Grief gets under your skin. It’s always there. You carry it within you, whether you want to or not. To parties, to work, to the supermarket. They all feel that way. Humberto Tan photographed their tattoos in a photo studio. This permanent, sub-epidermal tribute eternalizes memories of their loved ones killed in one of the deadliest plane crashes in Dutch history.
These bereaved had no reason to expect that they would forge a common bond. But that’s what happened, simply because their loved ones boarded the same flight in 2014. Completely random. “At first, it was all a blur,” says Yarick (23), who lost his father, sister and stepmother. “I was told I smoked a whole packet of cigarettes that night and kicked over the garden chairs, but I don’t remember anything.” Marit tells us that she ran out onto the street, when she learned that her friend Inge was on the flight.
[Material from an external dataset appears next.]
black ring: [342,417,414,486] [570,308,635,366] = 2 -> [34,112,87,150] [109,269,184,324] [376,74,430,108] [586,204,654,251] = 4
And that she screamed “like a madwoman.”
When the fog lifted, grief, loss, anger and helplessness followed. Some say that an open wound remains, even after five years. Like Madelief, who lost her grandfather and grandmother when she was 14. The first few years she could hardly talk about it. Anger inhibited her and possibly awkwardness as well. How can you impose so much grief on others?
The tattoo has helped Madelief. “People would ask me: ‘What’s that on your wrist?’ That was the conversation starter I needed.” It’s a heart. Madelief rubs it briefly during the interview.
All of them do this, placing their hand on the tattoo for a few seconds.
Grief gets under your skin. Just as love does.
The tattoos feature initials, wings. Words. Faces. A “brother band” around a forearm. Knowing that the tattoos are permanent provides comfort. The tattoo will endure, as will the memory. Do not merely describe these bereaved as “grieving.” They are so much more. Pride drives the plane crash and the anger aside, they bear their grief with their heads held high.
Madelief: “The bad feeling is no longer overpowering. When I look at my tattoo, I think of granddad and grandma basking in the sun, at their summer cottage.”